La segunda tienda (en la que estoy ahora gracias a fuerzas divinas) es una pequeña de coffee table books en el barrio de Chueca. Me resulta hasta complicado describir con palabras la diferencia tan abrupta entre una tienda y otra, no solo por cuestiones físicas, sino también por el tipo de perfiles que me visitan. Primeramente hay que tener en cuenta una cosa: cuando trabajas con libros “chulos” con muchas imágenes “guays” (términos muy comunes aquí para describir cualquier cosa “cool”) y precios entre los 20 y los 1500 euros tiendes a atraer mucha gente que, por su lenguaje corporal y forma de expresarse, se cree bastante alternativa. Tenemos hipsters, interioristas, coleccionistas de arte, influencers, entusiastas de la moda, snobs y peña que se cree que porque compre un libro con imágenes es la más culta del universo, cuando en realidad la función de un coffee table book es meramente estética. Están diseñados para que no puedas resistirte a su compelling visual power. Una vez lo tienes expuesto en casa, puedes echarte años sin volverlo a tocar. 

Lo que no sabía yo era que los libros con grandes fotografías suelen llamar la atención de señores bastante mayores. Si nos ponemos a atar cabos, tiene sentido, ya que poco se puede ver correctamente con esa edad. Por lo tanto, las imágenes de gran formato son convenientes para ellos. Uno de los problemas de estos perfiles es que no sabes cuándo te puede tocar uno muy verde, hasta que te da conversación. El otro inconveniente es que pueden coincidir varios en un mismo día. Estos “viejitos” pueden estar horas haciéndote cualquier tipo de preguntas, relacionadas o no con el producto, la tienda, o incluso temas personales.
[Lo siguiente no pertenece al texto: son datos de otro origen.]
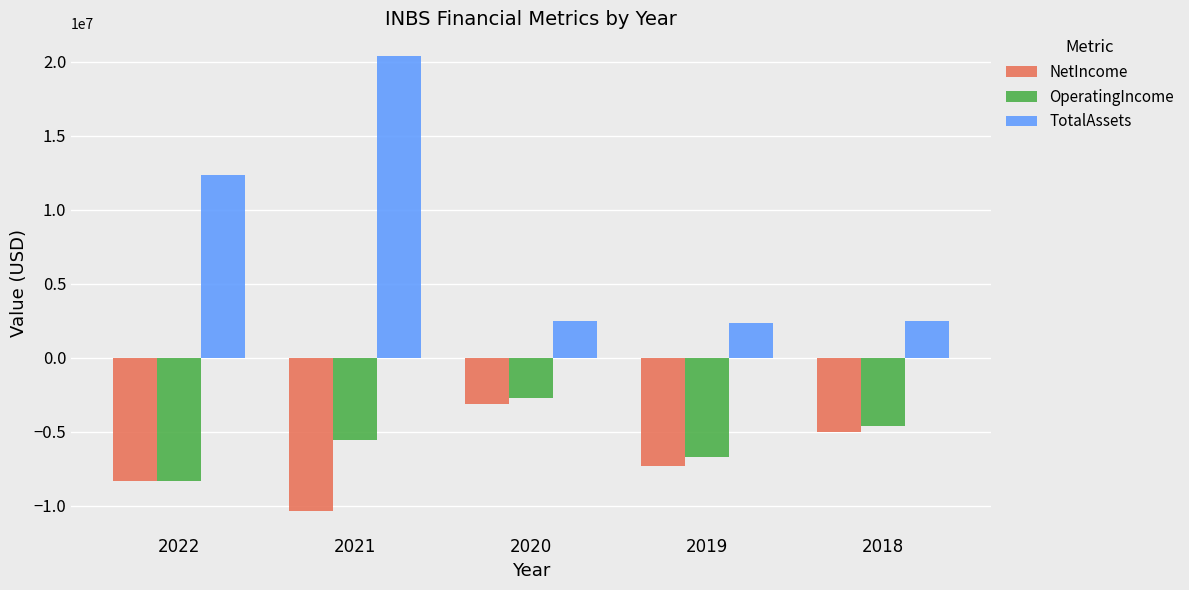

How many bars are there in each group?

3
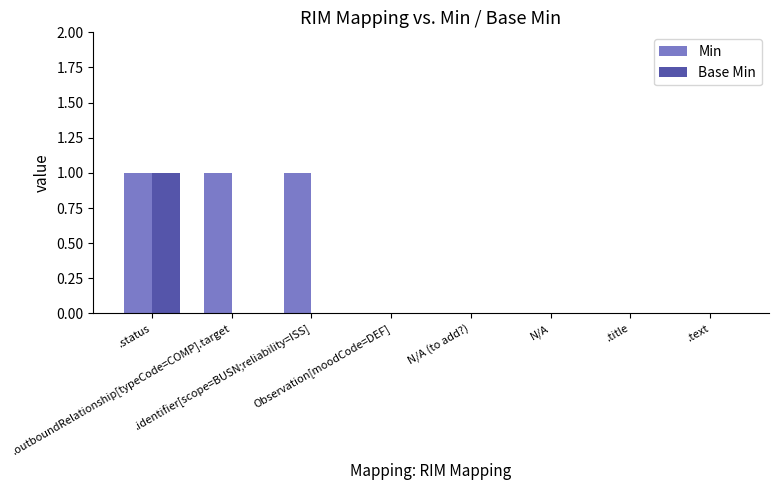

How many groups of bars are there?

8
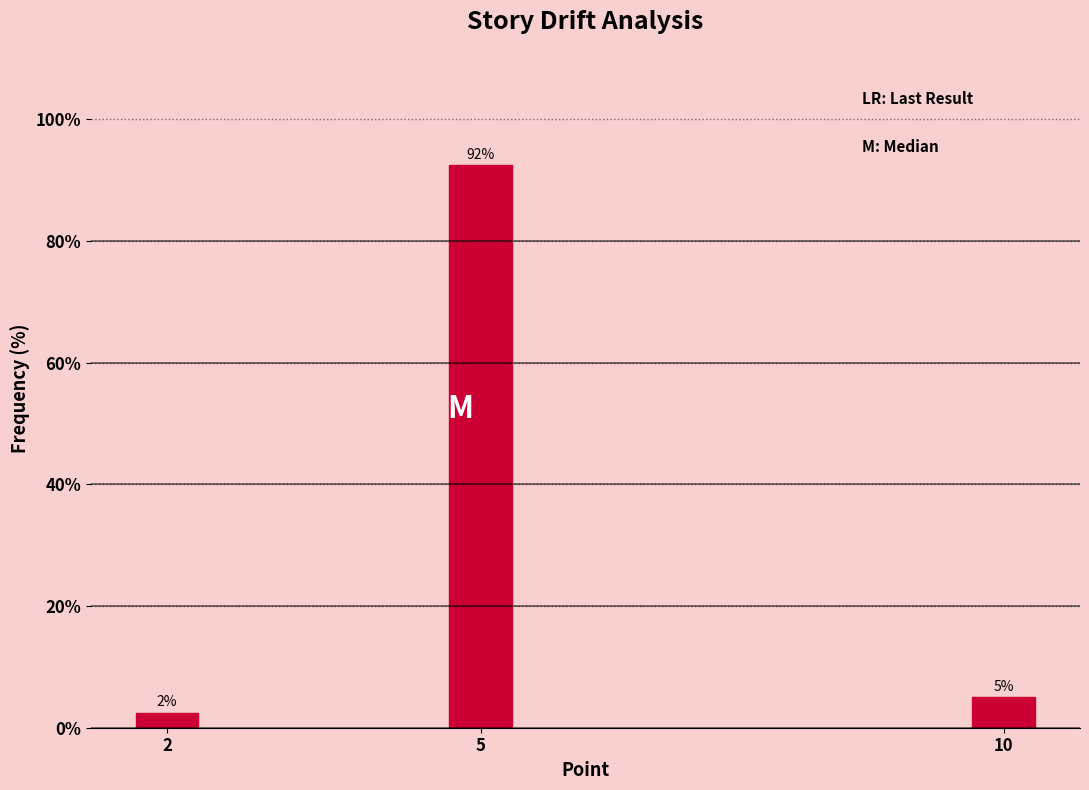

How many bars are there in total?

3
Muchos no respetan la distancia interpersonal establecida tras el covid y, a veces, sientes incluso la potencia de su respiración, y/o si tienen problemas estomacales o bucales. Si les caes bien, aunque no sean tus intenciones, pueden visitarte más de una vez en el mismo día. 

Trabajar en una tienda es desarrollar una investigación antropológica. Basta con observar detenidamente cómo la gente trata los objetos o cómo los dejan al partir. Están los que hojean los libros como si estuvieran buscando los últimos apuntes de la vieja libreta del cole: mojan ligeramente los dedos y pasan las páginas con rapidez. Tienes también los que te dejan los libros descentrados, gente que, estoy segura, nunca ha tenido un trastorno obsesivo compulsivo en su vida: a los que no les molesta un cuadro inclinado, zapatos superpuestos, calcetines desparejados. Luego están los que tienen una vasta educación cívica y a los que les preocupa poco tenerla. En estos casos escasean los términos medios. Puedes toparte con gente que pide permiso para todo y gente que se toma la libertad de estar como en el salón de su casa. Los primeros son una especie rara, poco frecuente. Los segundos suelen tomarse la libertad de sentarse a leer de forma desenfadada, como si dispusiéramos de servicio de cafetería para acompañar su paciente lectura; levantarse y no colocar la silla en su sitio, o simplemente dedicarse a ver vídeos mientras su acompañante compra o contempla. Cabe resaltar también a aquellos grupos que pueden estar varios minutos consecutivos riéndose a carcajadas de los libros con contenido sexual explícito, como si nunca hubieran visto la imagen de un pene en sus vidas; los que te piden el descuento de empleado sin conocerte de nada; los que usan el espacio como meeting point, y se quedan de charleta con un volumen de voz impropio para una librería; los que respetan la hora del cierre de la tienda, y a los que les da igual. Ya con esto te puedes ir haciendo una idea de cómo va la sociedad.